At the time, the agency agreed changes were necessary, “particularly in areas of the country with elevated levels of air pollution.” Obama administration officials said they planned to work with states such as California, the industry and others toward creating an updated national set of standards.
On Tuesday, the EPA appeared to be carrying on that work to scale back emissions of the poisonous gas, which forms when fuel is burned at high temperatures. The agency did not issue a specific proposal — that is unlikely to come until 2020 — but officials said they plan to begin a formal rulemaking process for what they called the Cleaner Trucks Initiative.
“This initiative will help modernize heavy-duty truck engines, improving their efficiency and providing cleaner air for all Americans,” EPA acting administrator Andrew Wheeler said in a call with reporters. “We are under no regulatory or court order requirements to launch this initiative. We are doing it because it’s good for the environment.”

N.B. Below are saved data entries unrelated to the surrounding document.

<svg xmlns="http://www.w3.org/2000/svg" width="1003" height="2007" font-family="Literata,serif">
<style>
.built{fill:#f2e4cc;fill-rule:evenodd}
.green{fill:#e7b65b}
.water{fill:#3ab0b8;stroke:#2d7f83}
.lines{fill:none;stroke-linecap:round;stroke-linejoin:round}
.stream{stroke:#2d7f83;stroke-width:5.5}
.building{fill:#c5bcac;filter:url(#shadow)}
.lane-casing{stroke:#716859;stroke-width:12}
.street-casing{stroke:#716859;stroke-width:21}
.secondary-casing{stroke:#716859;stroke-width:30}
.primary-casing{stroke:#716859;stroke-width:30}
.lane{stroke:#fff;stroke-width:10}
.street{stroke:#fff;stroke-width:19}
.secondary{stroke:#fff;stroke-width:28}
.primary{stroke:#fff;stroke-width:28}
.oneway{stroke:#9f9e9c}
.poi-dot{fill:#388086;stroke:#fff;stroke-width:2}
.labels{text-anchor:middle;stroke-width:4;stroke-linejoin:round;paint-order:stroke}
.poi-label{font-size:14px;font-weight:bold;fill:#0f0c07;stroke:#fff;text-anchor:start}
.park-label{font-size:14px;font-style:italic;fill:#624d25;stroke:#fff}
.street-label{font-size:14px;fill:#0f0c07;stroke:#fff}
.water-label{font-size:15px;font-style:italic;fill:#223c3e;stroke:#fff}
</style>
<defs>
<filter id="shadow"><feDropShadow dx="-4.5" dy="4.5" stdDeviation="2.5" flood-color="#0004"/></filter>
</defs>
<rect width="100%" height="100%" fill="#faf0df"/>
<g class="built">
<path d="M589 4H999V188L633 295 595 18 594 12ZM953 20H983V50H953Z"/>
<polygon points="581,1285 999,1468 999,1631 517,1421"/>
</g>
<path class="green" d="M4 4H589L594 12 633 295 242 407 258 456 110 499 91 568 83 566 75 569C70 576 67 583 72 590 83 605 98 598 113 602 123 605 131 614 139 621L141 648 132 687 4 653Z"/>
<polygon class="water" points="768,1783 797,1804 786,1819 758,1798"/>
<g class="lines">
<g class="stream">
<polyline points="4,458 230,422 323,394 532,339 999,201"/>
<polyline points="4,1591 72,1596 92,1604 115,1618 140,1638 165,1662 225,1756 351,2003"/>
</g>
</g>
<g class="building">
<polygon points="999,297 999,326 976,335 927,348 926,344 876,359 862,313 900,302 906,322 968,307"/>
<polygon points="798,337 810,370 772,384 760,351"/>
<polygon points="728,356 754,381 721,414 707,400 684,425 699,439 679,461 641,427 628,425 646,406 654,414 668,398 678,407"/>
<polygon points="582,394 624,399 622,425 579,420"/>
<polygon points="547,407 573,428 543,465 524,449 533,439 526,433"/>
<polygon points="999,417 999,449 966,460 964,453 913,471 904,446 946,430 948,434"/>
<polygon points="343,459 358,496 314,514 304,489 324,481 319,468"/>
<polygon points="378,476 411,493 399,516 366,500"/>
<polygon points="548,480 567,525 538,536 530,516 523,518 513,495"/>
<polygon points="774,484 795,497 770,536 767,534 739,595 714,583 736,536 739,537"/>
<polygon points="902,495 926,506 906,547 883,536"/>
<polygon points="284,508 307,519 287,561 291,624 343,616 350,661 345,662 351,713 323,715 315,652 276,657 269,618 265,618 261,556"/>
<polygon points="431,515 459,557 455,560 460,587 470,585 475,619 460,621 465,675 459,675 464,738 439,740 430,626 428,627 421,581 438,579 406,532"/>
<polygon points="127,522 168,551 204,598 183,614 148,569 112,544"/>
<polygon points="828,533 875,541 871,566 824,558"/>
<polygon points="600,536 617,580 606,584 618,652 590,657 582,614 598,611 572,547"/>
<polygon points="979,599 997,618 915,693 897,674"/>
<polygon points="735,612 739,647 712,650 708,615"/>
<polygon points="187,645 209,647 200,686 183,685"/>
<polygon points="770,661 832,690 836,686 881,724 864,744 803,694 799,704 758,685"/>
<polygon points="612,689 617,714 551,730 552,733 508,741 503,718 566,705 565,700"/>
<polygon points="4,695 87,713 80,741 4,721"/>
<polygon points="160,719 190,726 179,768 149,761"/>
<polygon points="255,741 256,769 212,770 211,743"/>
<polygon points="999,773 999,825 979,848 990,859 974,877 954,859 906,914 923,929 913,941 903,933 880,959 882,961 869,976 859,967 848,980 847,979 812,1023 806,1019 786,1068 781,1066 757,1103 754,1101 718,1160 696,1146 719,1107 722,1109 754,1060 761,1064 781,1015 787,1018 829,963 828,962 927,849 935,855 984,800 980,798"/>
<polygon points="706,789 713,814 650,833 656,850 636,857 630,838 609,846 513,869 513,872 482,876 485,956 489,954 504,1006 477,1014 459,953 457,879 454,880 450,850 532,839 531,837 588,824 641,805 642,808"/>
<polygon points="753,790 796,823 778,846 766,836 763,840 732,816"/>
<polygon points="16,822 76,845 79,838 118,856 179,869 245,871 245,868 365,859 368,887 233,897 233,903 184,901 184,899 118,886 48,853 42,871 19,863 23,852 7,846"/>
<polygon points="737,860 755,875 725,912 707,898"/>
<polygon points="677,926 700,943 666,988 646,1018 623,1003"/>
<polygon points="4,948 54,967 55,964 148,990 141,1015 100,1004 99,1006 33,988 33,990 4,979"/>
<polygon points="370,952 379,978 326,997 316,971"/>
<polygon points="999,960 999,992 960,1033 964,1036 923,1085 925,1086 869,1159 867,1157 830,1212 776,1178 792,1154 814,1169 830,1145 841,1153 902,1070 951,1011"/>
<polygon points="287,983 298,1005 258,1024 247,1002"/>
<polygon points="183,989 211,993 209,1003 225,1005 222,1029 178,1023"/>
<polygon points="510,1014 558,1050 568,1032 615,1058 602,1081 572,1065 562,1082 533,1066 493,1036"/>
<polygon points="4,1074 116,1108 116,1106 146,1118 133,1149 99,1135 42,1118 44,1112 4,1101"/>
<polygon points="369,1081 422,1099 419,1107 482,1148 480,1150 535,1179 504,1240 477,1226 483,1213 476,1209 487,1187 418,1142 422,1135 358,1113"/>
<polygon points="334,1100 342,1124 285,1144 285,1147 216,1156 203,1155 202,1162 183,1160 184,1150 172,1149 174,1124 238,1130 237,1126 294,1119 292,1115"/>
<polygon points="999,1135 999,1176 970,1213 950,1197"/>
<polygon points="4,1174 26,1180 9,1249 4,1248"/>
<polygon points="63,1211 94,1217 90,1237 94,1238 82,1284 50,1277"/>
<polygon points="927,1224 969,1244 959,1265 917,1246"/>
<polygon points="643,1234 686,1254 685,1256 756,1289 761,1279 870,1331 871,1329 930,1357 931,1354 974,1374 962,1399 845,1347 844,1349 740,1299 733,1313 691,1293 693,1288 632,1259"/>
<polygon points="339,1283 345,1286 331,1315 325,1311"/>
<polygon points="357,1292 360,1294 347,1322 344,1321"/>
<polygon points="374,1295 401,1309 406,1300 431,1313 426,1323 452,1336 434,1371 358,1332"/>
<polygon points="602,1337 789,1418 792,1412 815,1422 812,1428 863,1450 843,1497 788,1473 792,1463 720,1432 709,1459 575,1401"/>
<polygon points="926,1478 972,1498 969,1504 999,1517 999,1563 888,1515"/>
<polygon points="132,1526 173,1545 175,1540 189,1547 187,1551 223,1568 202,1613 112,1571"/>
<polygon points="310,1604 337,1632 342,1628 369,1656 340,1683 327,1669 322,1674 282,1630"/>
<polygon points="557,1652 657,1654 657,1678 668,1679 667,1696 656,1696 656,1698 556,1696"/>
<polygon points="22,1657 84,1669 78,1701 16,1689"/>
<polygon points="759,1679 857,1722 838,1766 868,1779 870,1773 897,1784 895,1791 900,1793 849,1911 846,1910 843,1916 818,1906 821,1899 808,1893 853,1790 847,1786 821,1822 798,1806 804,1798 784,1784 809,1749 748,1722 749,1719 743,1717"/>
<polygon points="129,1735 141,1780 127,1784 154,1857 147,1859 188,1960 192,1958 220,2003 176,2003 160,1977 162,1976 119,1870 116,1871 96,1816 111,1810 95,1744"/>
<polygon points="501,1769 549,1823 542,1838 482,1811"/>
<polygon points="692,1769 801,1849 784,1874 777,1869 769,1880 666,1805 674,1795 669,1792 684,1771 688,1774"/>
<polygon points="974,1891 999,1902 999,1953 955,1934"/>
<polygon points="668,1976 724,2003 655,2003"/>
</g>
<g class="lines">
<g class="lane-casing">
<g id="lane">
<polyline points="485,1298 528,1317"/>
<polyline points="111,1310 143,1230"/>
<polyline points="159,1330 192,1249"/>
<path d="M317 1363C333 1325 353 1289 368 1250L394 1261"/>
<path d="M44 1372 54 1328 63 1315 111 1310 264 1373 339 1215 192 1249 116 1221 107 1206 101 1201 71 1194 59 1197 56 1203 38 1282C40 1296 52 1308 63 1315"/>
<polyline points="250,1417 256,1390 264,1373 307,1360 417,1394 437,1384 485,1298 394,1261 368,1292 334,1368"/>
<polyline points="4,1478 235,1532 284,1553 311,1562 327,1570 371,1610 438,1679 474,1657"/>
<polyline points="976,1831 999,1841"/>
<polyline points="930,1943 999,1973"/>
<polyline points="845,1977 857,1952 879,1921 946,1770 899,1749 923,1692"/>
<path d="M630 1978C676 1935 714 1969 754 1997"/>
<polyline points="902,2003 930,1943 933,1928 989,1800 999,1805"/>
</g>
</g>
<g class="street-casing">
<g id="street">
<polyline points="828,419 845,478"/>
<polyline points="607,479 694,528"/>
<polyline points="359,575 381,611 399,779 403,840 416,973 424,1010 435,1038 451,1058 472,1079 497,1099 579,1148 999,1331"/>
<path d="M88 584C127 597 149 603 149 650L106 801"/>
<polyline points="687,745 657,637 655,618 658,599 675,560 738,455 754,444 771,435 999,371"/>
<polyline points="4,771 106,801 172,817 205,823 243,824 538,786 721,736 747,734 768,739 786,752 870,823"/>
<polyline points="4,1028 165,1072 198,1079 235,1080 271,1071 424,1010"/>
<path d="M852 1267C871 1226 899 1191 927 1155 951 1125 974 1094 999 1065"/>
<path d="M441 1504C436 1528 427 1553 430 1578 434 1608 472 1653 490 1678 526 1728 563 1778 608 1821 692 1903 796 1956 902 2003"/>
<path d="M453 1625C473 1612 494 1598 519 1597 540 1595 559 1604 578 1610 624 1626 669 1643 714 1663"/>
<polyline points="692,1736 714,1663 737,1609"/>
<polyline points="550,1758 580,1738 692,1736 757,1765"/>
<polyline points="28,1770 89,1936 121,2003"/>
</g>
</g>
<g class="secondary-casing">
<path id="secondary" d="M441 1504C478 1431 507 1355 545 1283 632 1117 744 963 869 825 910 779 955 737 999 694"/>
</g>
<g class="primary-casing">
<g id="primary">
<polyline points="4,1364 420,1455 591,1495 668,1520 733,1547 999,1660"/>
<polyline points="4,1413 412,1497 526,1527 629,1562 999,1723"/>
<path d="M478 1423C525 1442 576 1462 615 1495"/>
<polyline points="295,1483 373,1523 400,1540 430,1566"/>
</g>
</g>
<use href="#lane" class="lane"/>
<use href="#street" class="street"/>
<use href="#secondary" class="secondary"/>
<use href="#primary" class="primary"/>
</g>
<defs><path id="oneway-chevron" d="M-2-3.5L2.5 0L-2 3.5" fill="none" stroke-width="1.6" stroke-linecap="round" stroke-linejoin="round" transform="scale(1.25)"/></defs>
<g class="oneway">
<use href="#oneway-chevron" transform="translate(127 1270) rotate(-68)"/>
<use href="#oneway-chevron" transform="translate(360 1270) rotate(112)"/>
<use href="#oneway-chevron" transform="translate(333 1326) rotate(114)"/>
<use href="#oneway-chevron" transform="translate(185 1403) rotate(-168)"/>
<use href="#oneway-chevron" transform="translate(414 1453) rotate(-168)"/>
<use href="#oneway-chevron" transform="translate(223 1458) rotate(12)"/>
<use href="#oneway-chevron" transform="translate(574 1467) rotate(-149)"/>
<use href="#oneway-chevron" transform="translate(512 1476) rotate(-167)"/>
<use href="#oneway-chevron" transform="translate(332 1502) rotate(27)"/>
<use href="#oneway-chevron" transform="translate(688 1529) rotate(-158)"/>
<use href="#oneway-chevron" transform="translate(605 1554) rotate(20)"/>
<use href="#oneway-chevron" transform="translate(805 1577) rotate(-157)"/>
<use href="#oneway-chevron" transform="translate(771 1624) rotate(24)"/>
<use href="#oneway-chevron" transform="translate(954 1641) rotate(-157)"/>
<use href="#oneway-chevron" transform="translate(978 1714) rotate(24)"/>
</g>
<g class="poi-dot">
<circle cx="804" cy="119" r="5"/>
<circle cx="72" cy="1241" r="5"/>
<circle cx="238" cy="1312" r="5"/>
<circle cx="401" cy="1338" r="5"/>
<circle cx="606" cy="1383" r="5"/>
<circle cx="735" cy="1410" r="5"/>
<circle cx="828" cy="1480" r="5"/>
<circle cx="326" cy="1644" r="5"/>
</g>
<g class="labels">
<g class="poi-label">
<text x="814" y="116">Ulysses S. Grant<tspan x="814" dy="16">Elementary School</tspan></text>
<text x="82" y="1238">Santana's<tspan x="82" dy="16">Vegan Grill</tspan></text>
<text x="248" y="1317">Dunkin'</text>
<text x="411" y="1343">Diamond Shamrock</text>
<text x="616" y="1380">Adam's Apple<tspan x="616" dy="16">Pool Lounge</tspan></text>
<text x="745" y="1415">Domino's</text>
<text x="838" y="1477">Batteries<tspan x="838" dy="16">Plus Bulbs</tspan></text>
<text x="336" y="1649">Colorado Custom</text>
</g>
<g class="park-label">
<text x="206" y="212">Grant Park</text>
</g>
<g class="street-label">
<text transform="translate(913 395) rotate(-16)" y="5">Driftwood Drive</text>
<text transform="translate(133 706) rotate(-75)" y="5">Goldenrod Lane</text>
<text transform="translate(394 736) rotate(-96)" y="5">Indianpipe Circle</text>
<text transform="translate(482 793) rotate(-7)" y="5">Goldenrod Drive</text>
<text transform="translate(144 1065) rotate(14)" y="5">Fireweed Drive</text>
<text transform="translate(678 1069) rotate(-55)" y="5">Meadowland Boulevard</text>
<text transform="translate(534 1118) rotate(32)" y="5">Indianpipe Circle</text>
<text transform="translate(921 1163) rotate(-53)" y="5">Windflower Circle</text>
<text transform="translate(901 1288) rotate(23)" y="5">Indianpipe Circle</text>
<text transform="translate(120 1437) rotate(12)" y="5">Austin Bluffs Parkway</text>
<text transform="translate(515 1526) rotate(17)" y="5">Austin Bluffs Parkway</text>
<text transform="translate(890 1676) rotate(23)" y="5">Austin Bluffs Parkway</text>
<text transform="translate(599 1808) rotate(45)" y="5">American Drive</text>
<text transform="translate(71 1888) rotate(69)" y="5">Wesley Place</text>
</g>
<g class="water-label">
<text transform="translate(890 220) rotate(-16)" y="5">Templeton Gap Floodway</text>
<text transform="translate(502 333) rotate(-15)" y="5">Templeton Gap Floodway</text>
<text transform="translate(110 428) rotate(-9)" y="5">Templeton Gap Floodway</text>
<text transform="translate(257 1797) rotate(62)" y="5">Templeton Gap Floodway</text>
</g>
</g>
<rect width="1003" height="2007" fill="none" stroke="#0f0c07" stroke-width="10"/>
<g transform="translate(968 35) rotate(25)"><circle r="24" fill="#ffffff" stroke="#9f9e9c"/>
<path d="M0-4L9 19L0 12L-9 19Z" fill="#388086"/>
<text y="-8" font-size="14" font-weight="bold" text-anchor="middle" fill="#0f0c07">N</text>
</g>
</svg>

Environmental advocates, who have fiercely opposed the administration’s efforts to roll back dozens of Obama-era regulations, including those aimed at combating climate change, reacted to Tuesday’s news with cautious optimism.
“This is a positive step and may be the first thing this EPA has done that will actually reduce air pollution,” said Paul Billings, senior vice president for public policy at the American Lung Association.
Even California officials, who have clashed with the administration over its proposal to freeze fuel-efficiency standards for the nation’s cars and light trucks, seemed encouraged by Tuesday’s announcement.
“It’s good that they are moving forward, because heavy-duty NOx is a huge problem, both as a precursor to ozone and fine particles,” Stanley Young, spokesman for the California Air Resources Board, said in an email. “CARB petitioned EPA to begin this process, as have many other state and local agencies, so we are pleased that the agency is moving forward to address the next generation of new heavy-duty engines.”
California regulators have begun a public process to set new state emissions limits, with a proposal likely next year.
Industry groups also welcomed the EPA’s announcement.
“This new initiative sets the next chapter for diesel technology,” said Allen Schaeffer, executive director of the Diesel Technology Forum, which represents engine manufacturers and suppliers. He said the effort probably will result in cleaner engines that perform better, last longer and improve air quality. “It’s the beginning of a journey, but I think a good one.”
Tuesday’s push for tighter tailpipe pollution standards for heavy-duty trucks seems at odds with the deregulatory push that has defined the Trump administration. Even as he announced the initiative on a call with reporters, Wheeler boasted about the more than two dozen regulatory rollbacks the agency has set in motion, while noting greenhouse gas emissions from major industrial sources have fallen slightly in recent years.
“The Trump administration has proven that burdensome federal regulations are not necessary to drive environmental progress,” he said.
Since the Trump administration took office, the EPA has sought to undo Obama-era regulations to limit methane emissions, reduce carbon dioxide emissions from power plants, reconsider rules governing the disposal of coal waste and slow requirements to make passenger cars more efficient.
Under then-Administrator Scott Pruitt, the EPA last year also proposed repealing tighter emissions standards for “glider” trucks, which use older engines that emit dozens of times as much soot and contaminants as newer ones. The agency later backed off the proposal, though it has not made a final decision.
Bill Wehrum, head of the EPA’s Office of Air and Radiation, took issue with the notion that Tuesday’s announcement was one of the few actions the Trump EPA had taken to actually combat air pollution.
“We have moved forward with a series of very important rulemakings,” Wehrum told reporters, “and the goal of every single one of them is to try to reduce emissions, but to do it in the smartest way possible and most efficient way possible and most cost-effective way possible.”